=== ZU PRÜFENDER TEXT ===
============

Frankfurter Allgemeine Zeitung - Rezension
Frankfurter Allgemeine Zeitung | Besprechung von 05.10.2008

Hatte Lafontaine recht?
Die Finanzkrise klingt wie ein Echo seiner Warnungen von 1999. Eine Revision von "Das Herz schlägt links"

Hat die doppelte Krise und Beinahe-Kernschmelze, die uns in diesen Wochen beschäftigte, also die der internationalen Finanzmärkte und der deutschen Sozialdemokratie, eine gemeinsame Ursache? Wurde im Jahre 1999 eine rote Ampel überfahren, und folgen wir seitdem dämlich dämmernd einem Irrweg bis zum unausweichlichen Frontalzusammenstoß? Hätten wir es statt mit Gerhard Schröder lieber mit Oskar Lafontaine halten sollen, dessen Herz links schlägt, während bei Schröder - frei nach einem alten Bonmot von Kissinger vor der eigenen Herzoperation - die Nachricht schon wäre, dass er überhaupt ein Herz hat?

Es ist eine Frage, die viele beschäftigt. Oskar ist es schließlich zuzutrauen, den einst unter Rot-Grün entfesselten, nun mit klammen Fingern am Abgrund hängenden Finanzhelden in einem XXL-T-Shirt mit der Aufschrift "Ätsch!" zu begegnen.

In der ARD-Sendung "Maischberger" vom vergangenen Montag warf Hans-Jochen Vogel spontan die Frage auf, ob es nicht zwei Oskars gebe: den erfolgreichen Ministerpräsidenten und SPD-Vorsitzenden und dann den, der in der "Bild" gegen die von seinen Genossen geführte Bundesregierung schreibt. Und Hans-Olaf Henkel, der sich gegenwärtig lieber mit Geschichten aus der Vergangenheit hervortut - könnte ja sonst mal jemand fragen, wer denn nun mehr Geld vernichtet hat, die Sozialtransferbezieher, die er jahrelang als Hängemattenbewohner verhöhnt hat, oder seine Helden von den Finanzmärkten -, Henkel jedenfalls hatte eine Ferndiagnose parat: Das Kölner Attentat 1990 sei es gewesen, das den einstigen "Modernisierer" - Oskar warb in den achtziger Jahren tatsächlich für längere Maschinenlaufzeiten und Arbeitszeit ohne vollen Lohnausgleich - in einen gefährlichen Sozialisten verwandelt habe. Offenbar schien ihm das Messer einer Wahnsinnigen weniger unheimlich als die Frage, ob nicht Sozialismus heute modern sei.

============

(Gespeicherte Einträge)
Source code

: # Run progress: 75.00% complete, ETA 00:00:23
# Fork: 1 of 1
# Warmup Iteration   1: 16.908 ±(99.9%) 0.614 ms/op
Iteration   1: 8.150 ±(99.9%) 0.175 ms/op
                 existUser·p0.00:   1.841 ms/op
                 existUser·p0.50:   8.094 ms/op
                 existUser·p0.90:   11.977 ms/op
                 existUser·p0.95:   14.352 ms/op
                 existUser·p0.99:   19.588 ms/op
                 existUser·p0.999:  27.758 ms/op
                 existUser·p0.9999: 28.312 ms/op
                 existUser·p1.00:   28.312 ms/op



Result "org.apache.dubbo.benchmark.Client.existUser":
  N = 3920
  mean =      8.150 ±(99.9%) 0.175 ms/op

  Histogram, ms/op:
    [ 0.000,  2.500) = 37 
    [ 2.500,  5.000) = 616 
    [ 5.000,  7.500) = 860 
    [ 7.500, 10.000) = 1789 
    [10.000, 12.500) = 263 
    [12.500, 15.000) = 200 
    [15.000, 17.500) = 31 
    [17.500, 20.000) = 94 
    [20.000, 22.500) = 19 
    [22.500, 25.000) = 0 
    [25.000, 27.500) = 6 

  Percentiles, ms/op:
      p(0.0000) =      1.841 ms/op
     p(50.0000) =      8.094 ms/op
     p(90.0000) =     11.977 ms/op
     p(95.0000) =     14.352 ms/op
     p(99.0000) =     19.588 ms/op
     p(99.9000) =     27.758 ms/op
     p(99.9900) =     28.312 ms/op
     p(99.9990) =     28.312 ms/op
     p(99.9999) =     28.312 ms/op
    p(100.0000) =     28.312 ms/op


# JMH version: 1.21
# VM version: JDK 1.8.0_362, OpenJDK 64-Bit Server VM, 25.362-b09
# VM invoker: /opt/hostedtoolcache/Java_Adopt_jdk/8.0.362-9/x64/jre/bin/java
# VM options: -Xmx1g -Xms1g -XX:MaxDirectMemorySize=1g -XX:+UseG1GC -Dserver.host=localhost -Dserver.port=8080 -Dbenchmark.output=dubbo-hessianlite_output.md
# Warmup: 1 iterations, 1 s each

============

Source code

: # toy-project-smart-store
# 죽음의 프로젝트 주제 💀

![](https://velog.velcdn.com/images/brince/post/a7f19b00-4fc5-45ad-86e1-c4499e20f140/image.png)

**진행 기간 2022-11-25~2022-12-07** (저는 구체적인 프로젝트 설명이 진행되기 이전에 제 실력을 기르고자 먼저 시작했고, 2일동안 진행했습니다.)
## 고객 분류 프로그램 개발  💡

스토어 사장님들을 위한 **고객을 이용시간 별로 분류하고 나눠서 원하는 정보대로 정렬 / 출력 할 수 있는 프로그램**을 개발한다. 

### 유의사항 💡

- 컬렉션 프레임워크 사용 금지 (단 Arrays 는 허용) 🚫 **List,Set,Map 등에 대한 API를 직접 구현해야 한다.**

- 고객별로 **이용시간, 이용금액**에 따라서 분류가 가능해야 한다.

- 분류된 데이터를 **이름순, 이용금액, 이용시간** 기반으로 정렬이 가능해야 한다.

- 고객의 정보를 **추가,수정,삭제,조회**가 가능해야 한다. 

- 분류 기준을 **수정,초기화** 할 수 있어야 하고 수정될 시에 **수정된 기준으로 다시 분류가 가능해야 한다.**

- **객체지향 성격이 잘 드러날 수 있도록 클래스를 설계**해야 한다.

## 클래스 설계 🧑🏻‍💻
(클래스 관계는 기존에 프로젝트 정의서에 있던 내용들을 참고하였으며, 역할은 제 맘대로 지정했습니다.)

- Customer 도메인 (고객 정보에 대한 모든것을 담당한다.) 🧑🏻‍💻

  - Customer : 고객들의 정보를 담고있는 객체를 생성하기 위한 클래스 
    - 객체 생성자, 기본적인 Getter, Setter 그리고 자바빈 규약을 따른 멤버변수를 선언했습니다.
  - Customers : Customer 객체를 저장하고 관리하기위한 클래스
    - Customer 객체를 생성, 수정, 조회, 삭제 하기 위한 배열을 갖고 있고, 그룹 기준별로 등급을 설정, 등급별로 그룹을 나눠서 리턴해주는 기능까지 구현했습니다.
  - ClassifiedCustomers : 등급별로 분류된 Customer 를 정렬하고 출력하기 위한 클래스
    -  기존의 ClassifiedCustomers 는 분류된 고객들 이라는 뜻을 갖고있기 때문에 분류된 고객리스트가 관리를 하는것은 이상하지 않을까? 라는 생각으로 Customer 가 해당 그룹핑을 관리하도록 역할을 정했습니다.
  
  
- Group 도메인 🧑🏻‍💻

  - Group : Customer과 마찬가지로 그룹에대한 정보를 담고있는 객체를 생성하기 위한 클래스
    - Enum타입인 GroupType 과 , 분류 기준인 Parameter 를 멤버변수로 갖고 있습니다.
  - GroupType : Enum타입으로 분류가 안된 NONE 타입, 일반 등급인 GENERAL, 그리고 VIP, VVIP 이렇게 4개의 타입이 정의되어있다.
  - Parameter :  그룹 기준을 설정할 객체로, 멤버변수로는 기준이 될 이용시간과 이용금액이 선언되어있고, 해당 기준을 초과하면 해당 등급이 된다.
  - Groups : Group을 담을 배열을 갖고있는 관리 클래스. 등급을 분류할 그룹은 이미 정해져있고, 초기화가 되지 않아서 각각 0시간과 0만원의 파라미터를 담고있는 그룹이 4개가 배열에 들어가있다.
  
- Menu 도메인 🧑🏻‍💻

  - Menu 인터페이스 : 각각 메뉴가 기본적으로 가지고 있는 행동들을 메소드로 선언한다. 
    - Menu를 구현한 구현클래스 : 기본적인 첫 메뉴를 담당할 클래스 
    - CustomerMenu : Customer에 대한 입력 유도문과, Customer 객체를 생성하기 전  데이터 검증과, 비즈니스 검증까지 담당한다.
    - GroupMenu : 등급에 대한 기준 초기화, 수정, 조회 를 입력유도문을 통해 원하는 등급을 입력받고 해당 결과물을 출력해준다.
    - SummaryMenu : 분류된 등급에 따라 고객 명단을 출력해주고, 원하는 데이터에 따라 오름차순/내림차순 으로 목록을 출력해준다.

============

=== AUFGABE 1 ===
Schreiben Sie aus der Rezension über Oskar Lafontaine den Abschnitt wortgetreu ab, beginnend bei „Hat die doppelte“ und endend bei „ein Herz hat?“.
=== AUFGABE 2 ===
In welcher Sendung stellte Hans-Jochen Vogel laut der Rezension über Oskar Lafontaine die Frage, ob es zwei Oskars gebe?
=== AUFGABE 3 ===
Setzen Sie die Rezension über Oskar Lafontaine im Anschluss an ihren letzten Satz fort.

=== ANTWORTFELD 1 ===
Hat die doppelte Krise und Beinahe-Kernschmelze, die uns in diesen Wochen beschäftigte, also die der internationalen Finanzmärkte und der deutschen Sozialdemokratie, eine gemeinsame Ursache? Wurde im Jahre 1999 eine rote Ampel überfahren, und folgen wir seitdem dämlich dämmernd einem Irrweg bis zum unausweichlichen Frontalzusammenstoß? Hätten wir es statt mit Gerhard Schröder lieber mit Oskar Lafontaine halten sollen, dessen Herz links schlägt, während bei Schröder - frei nach einem alten Bonmot von Kissinger vor der eigenen Herzoperation - die Nachricht schon wäre, dass er überhaupt ein Herz hat?

=== ANTWORTFELD 2 ===
In der ARD-Sendung „Maischberger“ vom vergangenen Montag.

=== ANTWORTFELD 3 ===
Messerstich oder Verdopplung: Warum hat Oskar uns verlassen, oder wir ihn? Und wäre mit ihm alles besser? Die Lage links von der Union ist heikel: Oskar Lafontaine, das erstaunlichste Comeback-Kid, das die deutsche Politik je gesehen hat, verhindert eine rot-rote Koalition, weil viele Sozialdemokraten von ihm angewidert sind, und er ermöglicht sie zugleich: Niemand widerlegt das Zerrbild der Linken als Verein der Verfassungsfeinde besser als einer, den die SPD zum Bundeskanzler machen wollte und der an der Saar im dunkelblauen Zweireiher Orden verteilt, Grundsteine gelegt und rote Bänder durchgeschnitten hat, Monsieur Staat persönlich.

Behält er angesichts des Kollaps der Märkte gerade recht? Lesen wir dazu noch mal das 1999 erschienene lange Buch zum schnellen Rücktritt "Das Herz schlägt links".

Interessanterweise wendet Oskar darin - das Buch wurde vor seinem Wechsel zur Linken und vor der Agenda geschrieben - große Mühe darauf darzulegen, dass sein Herz gar nicht so weit links schlägt. Seitenweise legt er dar, dass seine wirtschaftspolitischen Vorstellungen mit denen des Harvard-Ökonomen Paul Krugman und des großen britischen Soziologen und Tony-Blair-Gurus Anthony Giddens übereinstimmten. Die Botschaft des Buches lautet: Nicht ich bin ausgeflippt und nach links gerückt, Schröder ist an allem schuld. Der von Lafontaine am häufigsten zitierte Theoretiker ist nicht Karl Marx, sondern Helmut Schmidt.

Einen weit größeren Raum als alle inhaltlichen Divergenzen nehmen persönliche Kränkungen ein. Die Finanzmärkte tauchen da an einer typischen Stelle auf: Im Buch wird ein handfester Streit zwischen Schröder und Lafontaine geschildert, der schon früher beinahe zum Rücktritt des Finanzministers geführt hätte.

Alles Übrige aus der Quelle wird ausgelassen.